In college sports, this means that the coaches teach their student athletes, let me repeat, they teach their students (athletes) that lying is OK, not only OK but it is the way to get ahead. Tressel's players listened to his sermons on integrity and virtue, they might even read his books (remember I taught one of his book chapters)  but they KNEW HE LIED. The players learn about how hypocrisy is rewarded and lying to win is condoned.

A couple years ago I watched a coach at UW ask a player to lie. The player had injured himself, and the coach convinced the 20 year old to lie to the media and everyone else about how the injury occurred. This was an obscene moral act for a university official to suborn a young player under their charge to lie. Tressel acted by omission, the UW coach by commission, but both taught their players that the man who controlled their destiny and who preached virtue to them, believed in lying when they needed to.
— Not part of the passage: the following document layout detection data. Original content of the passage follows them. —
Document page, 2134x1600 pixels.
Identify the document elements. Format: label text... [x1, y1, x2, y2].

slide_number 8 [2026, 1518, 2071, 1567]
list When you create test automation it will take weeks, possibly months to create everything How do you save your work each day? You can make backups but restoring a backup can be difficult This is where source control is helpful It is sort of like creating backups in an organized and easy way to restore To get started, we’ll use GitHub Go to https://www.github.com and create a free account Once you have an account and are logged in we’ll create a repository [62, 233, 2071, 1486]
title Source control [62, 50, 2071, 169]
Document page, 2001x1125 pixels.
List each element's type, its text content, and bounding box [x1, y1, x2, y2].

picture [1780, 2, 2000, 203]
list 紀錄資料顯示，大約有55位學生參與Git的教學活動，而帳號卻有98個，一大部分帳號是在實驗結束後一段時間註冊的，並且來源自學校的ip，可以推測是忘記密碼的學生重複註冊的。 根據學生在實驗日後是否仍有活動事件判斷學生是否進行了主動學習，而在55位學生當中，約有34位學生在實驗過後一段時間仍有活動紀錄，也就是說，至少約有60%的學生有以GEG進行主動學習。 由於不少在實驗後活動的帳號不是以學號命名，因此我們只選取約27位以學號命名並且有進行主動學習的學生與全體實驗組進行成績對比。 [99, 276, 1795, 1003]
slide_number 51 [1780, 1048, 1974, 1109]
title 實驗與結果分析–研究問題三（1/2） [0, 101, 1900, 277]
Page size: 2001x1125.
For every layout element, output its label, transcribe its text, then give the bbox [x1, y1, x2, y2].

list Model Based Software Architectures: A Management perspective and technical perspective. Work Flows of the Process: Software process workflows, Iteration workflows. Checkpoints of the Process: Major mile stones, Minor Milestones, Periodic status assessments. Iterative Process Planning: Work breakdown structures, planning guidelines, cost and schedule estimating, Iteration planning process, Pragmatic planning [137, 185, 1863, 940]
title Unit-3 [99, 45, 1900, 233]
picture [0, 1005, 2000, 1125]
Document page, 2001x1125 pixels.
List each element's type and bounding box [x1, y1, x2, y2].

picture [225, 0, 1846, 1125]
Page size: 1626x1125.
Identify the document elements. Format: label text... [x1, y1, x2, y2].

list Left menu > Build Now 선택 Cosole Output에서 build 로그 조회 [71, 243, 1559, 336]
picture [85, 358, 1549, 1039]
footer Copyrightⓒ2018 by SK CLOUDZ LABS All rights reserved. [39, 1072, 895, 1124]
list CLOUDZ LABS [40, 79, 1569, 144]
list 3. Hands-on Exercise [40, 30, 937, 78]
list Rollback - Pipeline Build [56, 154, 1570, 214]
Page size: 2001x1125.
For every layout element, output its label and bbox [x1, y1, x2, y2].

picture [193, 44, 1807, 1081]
The NCAA needs to act aggressively against Tressel and Ohio State's twitterpated  President. The only way to protect honesty as a value and integrity as a lived reality is to draw powerful and strongly enforced boundaries around lying. Transgressions must be punished, wins must be vacated and coaches should lose their jobs. If the boundary is not clear and enforced, the NCAA simply encourages other coaches to defect in order to keep their jobs. If the boundary is not clear, the University collaborates in teaching its students and its public that truth only matters if it does not get in the way of winning.